Action item
Leaving every image behind, reproduce the records word for word.

Data

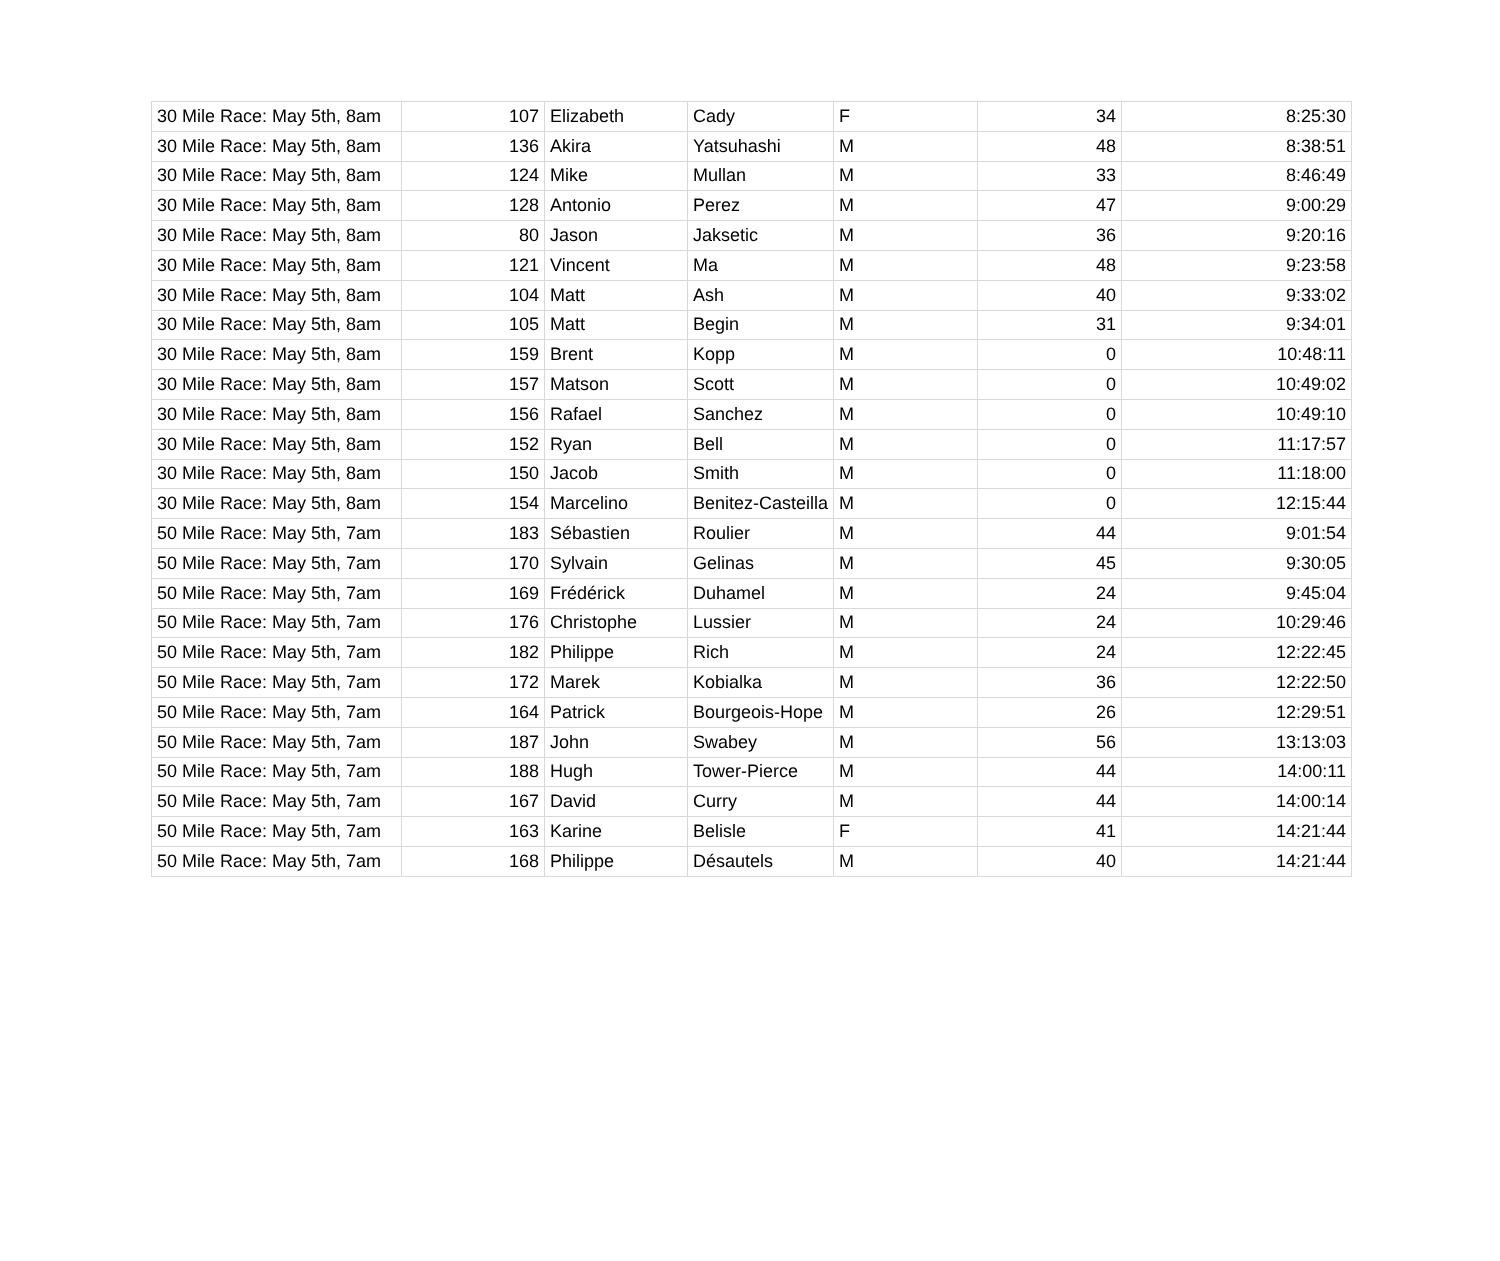| 30 Mile Race: May 5th, 8am | 107 | Elizabeth | Cady | F | 34 | 8:25:30 |
| 30 Mile Race: May 5th, 8am | 136 | Akira | Yatsuhashi | M | 48 | 8:38:51 |
| 30 Mile Race: May 5th, 8am | 124 | Mike | Mullan | M | 33 | 8:46:49 |
| 30 Mile Race: May 5th, 8am | 128 | Antonio | Perez | M | 47 | 9:00:29 |
| 30 Mile Race: May 5th, 8am | 80 | Jason | Jaksetic | M | 36 | 9:20:16 |
| 30 Mile Race: May 5th, 8am | 121 | Vincent | Ma | M | 48 | 9:23:58 |
| 30 Mile Race: May 5th, 8am | 104 | Matt | Ash | M | 40 | 9:33:02 |
| 30 Mile Race: May 5th, 8am | 105 | Matt | Begin | M | 31 | 9:34:01 |
| 30 Mile Race: May 5th, 8am | 159 | Brent | Kopp | M | 0 | 10:48:11 |
| 30 Mile Race: May 5th, 8am | 157 | Matson | Scott | M | 0 | 10:49:02 |
| 30 Mile Race: May 5th, 8am | 156 | Rafael | Sanchez | M | 0 | 10:49:10 |
| 30 Mile Race: May 5th, 8am | 152 | Ryan | Bell | M | 0 | 11:17:57 |
| 30 Mile Race: May 5th, 8am | 150 | Jacob | Smith | M | 0 | 11:18:00 |
| 30 Mile Race: May 5th, 8am | 154 | Marcelino | Benitez-Casteilla | M | 0 | 12:15:44 |
| 50 Mile Race: May 5th, 7am | 183 | Sébastien | Roulier | M | 44 | 9:01:54 |
| 50 Mile Race: May 5th, 7am | 170 | Sylvain | Gelinas | M | 45 | 9:30:05 |
| 50 Mile Race: May 5th, 7am | 169 | Frédérick | Duhamel | M | 24 | 9:45:04 |
| 50 Mile Race: May 5th, 7am | 176 | Christophe | Lussier | M | 24 | 10:29:46 |
| 50 Mile Race: May 5th, 7am | 182 | Philippe | Rich | M | 24 | 12:22:45 |
| 50 Mile Race: May 5th, 7am | 172 | Marek | Kobialka | M | 36 | 12:22:50 |
| 50 Mile Race: May 5th, 7am | 164 | Patrick | Bourgeois-Hope | M | 26 | 12:29:51 |
| 50 Mile Race: May 5th, 7am | 187 | John | Swabey | M | 56 | 13:13:03 |
| 50 Mile Race: May 5th, 7am | 188 | Hugh | Tower-Pierce | M | 44 | 14:00:11 |
| 50 Mile Race: May 5th, 7am | 167 | David | Curry | M | 44 | 14:00:14 |
| 50 Mile Race: May 5th, 7am | 163 | Karine | Belisle | F | 41 | 14:21:44 |
| 50 Mile Race: May 5th, 7am | 168 | Philippe | Désautels | M | 40 | 14:21:44 |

Output for this task
| 30 Mile Race: May 5th, 8am | 107 | Elizabeth | Cady | F | 34 | 8:25:30 |
| 30 Mile Race: May 5th, 8am | 136 | Akira | Yatsuhashi | M | 48 | 8:38:51 |
| 30 Mile Race: May 5th, 8am | 124 | Mike | Mullan | M | 33 | 8:46:49 |
| 30 Mile Race: May 5th, 8am | 128 | Antonio | Perez | M | 47 | 9:00:29 |
| 30 Mile Race: May 5th, 8am | 80 | Jason | Jaksetic | M | 36 | 9:20:16 |
| 30 Mile Race: May 5th, 8am | 121 | Vincent | Ma | M | 48 | 9:23:58 |
| 30 Mile Race: May 5th, 8am | 104 | Matt | Ash | M | 40 | 9:33:02 |
| 30 Mile Race: May 5th, 8am | 105 | Matt | Begin | M | 31 | 9:34:01 |
| 30 Mile Race: May 5th, 8am | 159 | Brent | Kopp | M | 0 | 10:48:11 |
| 30 Mile Race: May 5th, 8am | 157 | Matson | Scott | M | 0 | 10:49:02 |
| 30 Mile Race: May 5th, 8am | 156 | Rafael | Sanchez | M | 0 | 10:49:10 |
| 30 Mile Race: May 5th, 8am | 152 | Ryan | Bell | M | 0 | 11:17:57 |
| 30 Mile Race: May 5th, 8am | 150 | Jacob | Smith | M | 0 | 11:18:00 |
| 30 Mile Race: May 5th, 8am | 154 | Marcelino | Benitez-Casteilla | M | 0 | 12:15:44 |
| 50 Mile Race: May 5th, 7am | 183 | Sébastien | Roulier | M | 44 | 9:01:54 |
| 50 Mile Race: May 5th, 7am | 170 | Sylvain | Gelinas | M | 45 | 9:30:05 |
| 50 Mile Race: May 5th, 7am | 169 | Frédérick | Duhamel | M | 24 | 9:45:04 |
| 50 Mile Race: May 5th, 7am | 176 | Christophe | Lussier | M | 24 | 10:29:46 |
| 50 Mile Race: May 5th, 7am | 182 | Philippe | Rich | M | 24 | 12:22:45 |
| 50 Mile Race: May 5th, 7am | 172 | Marek | Kobialka | M | 36 | 12:22:50 |
| 50 Mile Race: May 5th, 7am | 164 | Patrick | Bourgeois-Hope | M | 26 | 12:29:51 |
| 50 Mile Race: May 5th, 7am | 187 | John | Swabey | M | 56 | 13:13:03 |
| 50 Mile Race: May 5th, 7am | 188 | Hugh | Tower-Pierce | M | 44 | 14:00:11 |
| 50 Mile Race: May 5th, 7am | 167 | David | Curry | M | 44 | 14:00:14 |
| 50 Mile Race: May 5th, 7am | 163 | Karine | Belisle | F | 41 | 14:21:44 |
| 50 Mile Race: May 5th, 7am | 168 | Philippe | Désautels | M | 40 | 14:21:44 |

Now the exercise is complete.